Although physicians are reluctant to concede it, during the past twenty years the most significant reforms in medicine have been brought about by outsiders. It was mainly lawyers and journalists who helped to stop medical experimentation on human subjects in the US by exposing, among other abuses, the use of unwitting black men for research on syphilis in Alabama and the use of retarded children for research on hepatitis at the Willowbrook State School in New York. It was the relatives of people close to death who forced hospitals and doctors to ask patients whether or not they wished to be kept alive; they supported their case with surreptitiously taken photographs of chalk boards that, unknown to the patients or their families, coded patients on a scale that went from “do everything” to “do nothing.” Patients and their advocates have forced doctors to start giving more accurate accounts of their diagnoses. And women patients helped to change the dominant practice of performing mastectomies in breast cancer cases, allowing women to choose from among far less drastic alternatives. While some doctors were important in introducing these changes, the medical profession left to itself would not have initiated or accomplished any of them.
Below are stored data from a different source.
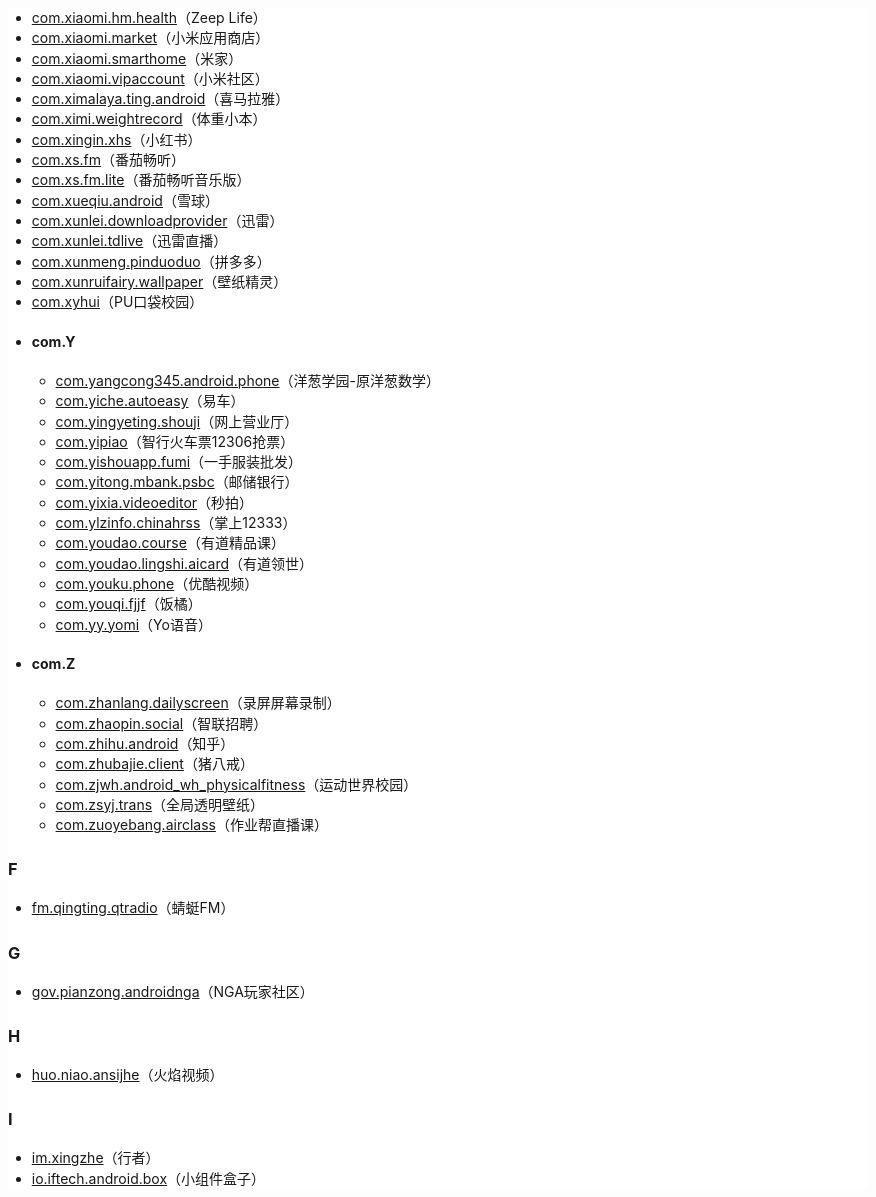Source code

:   - [com.xiaomi.hm.health](./C/com/com.X/com.xiaomi.hm.health/readme.md)（Zeep Life）
  - [com.xiaomi.market](./C/com/com.X/com.xiaomi.market/readme.md)（小米应用商店）
  - [com.xiaomi.smarthome](./C/com/com.X/com.xiaomi.smarthome/readme.md)（米家）
  - [com.xiaomi.vipaccount](./C/com/com.X/com.xiaomi.vipaccount/readme.md)（小米社区）
  - [com.ximalaya.ting.android](./C/com/com.X/com.ximalaya.ting.android/readme.md)（喜马拉雅）
  - [com.ximi.weightrecord](./C/com/com.X/com.ximi.weightrecord/readme.md)（体重小本）
  - [com.xingin.xhs](./C/com/com.X/com.xingin.xhs/readme.md)（小红书）
  - [com.xs.fm](./C/com/com.X/com.xs.fm/readme.md)（番茄畅听）
  - [com.xs.fm.lite](./C/com/com.X/com.xs.fm.lite/readme.md)（番茄畅听音乐版）
  - [com.xueqiu.android](./C/com/com.X/com.xueqiu.android/readme.md)（雪球）
  - [com.xunlei.downloadprovider](./C/com/com.X/com.xunlei.downloadprovider/readme.md)（迅雷）
  - [com.xunlei.tdlive](./C/com/com.X/com.xunlei.tdlive/readme.md)（迅雷直播）
  - [com.xunmeng.pinduoduo](./C/com/com.X/com.xunmeng.pinduoduo/readme.md)（拼多多）
  - [com.xunruifairy.wallpaper](./C/com/com.X/com.xunruifairy.wallpaper/readme.md)（壁纸精灵）
  - [com.xyhui](./C/com/com.X/com.xyhui/readme.md)（PU口袋校园）
- #### com.Y
  - [com.yangcong345.android.phone](./C/com/com.Y/com.yangcong345.android.phone/readme.md)（洋葱学园-原洋葱数学）
  - [com.yiche.autoeasy](./C/com/com.Y/com.yiche.autoeasy/readme.md)（易车）
  - [com.yingyeting.shouji](./C/com/com.Y/com.yingyeting.shouji/readme.md)（网上营业厅）
  - [com.yipiao](./C/com/com.Y/com.yipiao/readme.md)（智行火车票12306抢票）
  - [com.yishouapp.fumi](./C/com/com.Y/com.yishouapp.fumi/readme.md)（一手服装批发）
  - [com.yitong.mbank.psbc](./C/com/com.Y/com.yitong.mbank.psbc/readme.md)（邮储银行）
  - [com.yixia.videoeditor](./C/com/com.Y/com.yixia.videoeditor/readme.md)（秒拍）
  - [com.ylzinfo.chinahrss](./C/com/com.Y/com.ylzinfo.chinahrss/readme.md)（掌上12333）
  - [com.youdao.course](./C/com/com.Y/com.youdao.course/readme.md)（有道精品课）
  - [com.youdao.lingshi.aicard](./C/com/com.Y/com.youdao.lingshi.aicard/readme.md)（有道领世）
  - [com.youku.phone](./C/com/com.Y/com.youku.phone/readme.md)（优酷视频）
  - [com.youqi.fjjf](./C/com/com.Y/com.youqi.fjjf/readme.md)（饭橘）
  - [com.yy.yomi](./C/com/com.Y/com.yy.yomi/readme.md)（Yo语音）
- #### com.Z
  - [com.zhanlang.dailyscreen](./C/com/com.Z/com.zhanlang.dailyscreen/readme.md)（录屏屏幕录制）
  - [com.zhaopin.social](./C/com/com.Z/com.zhaopin.social/readme.md)（智联招聘）
  - [com.zhihu.android](./C/com/com.Z/com.zhihu.android/readme.md)（知乎）
  - [com.zhubajie.client](./C/com/com.Z/com.zhubajie.client/readme.md)（猪八戒）
  - [com.zjwh.android_wh_physicalfitness](./C/com/com.Z/com.zjwh.android_wh_physicalfitness/readme.md)（运动世界校园）
  - [com.zsyj.trans](./C/com/com.Z/com.zsyj.trans/readme.md)（全局透明壁纸）
  - [com.zuoyebang.airclass](./C/com/com.Z/com.zuoyebang.airclass/readme.md)（作业帮直播课）

### F
  - [fm.qingting.qtradio](./F/fm.qingting.qtradio/readme.md)（蜻蜓FM）

### G
  - [gov.pianzong.androidnga](./G/gov.pianzong.androidnga/readme.md)（NGA玩家社区）

### H
  - [huo.niao.ansijhe](./H/huo.niao.ansijhe/readme.md)（火焰视频）

### I
  - [im.xingzhe](./I/im.xingzhe/readme.md)（行者）
  - [io.iftech.android.box](./I/io.iftech.android.box/readme.md)（小组件盒子）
The training of hospital residents has now also been subject to reform. If not for Sidney Zion’s relentless pursuit of New York Hospital, the unreasonable demands to which hospital residents have been submitted, and their consequences for patients, would have remained unmodified. Several prominent doctors have expressed regret that it took Sidney Zion to reveal the defects of medical training in hospitals. “My wish would be,” conceded Robert Petersdorf, president of the Association of American Medical Colleges, “that the profession had been more perceptive in recognizing the issue and making appropriate changes in training prior to its becoming a cause célèbre.” It was, he said, “unfortunate that long-overdue changes in structuring residency training were not initiated within our own community prior to the serendipitous stimulus of the Zion case.”1 But the profession’s inertia persisted for decades.

  1. 1

    Robert G. Petersdorf, M.D., “Regulation of Residency Training,” Bulletin of the New York Academy of Medicine, July-August 1991, p. 330.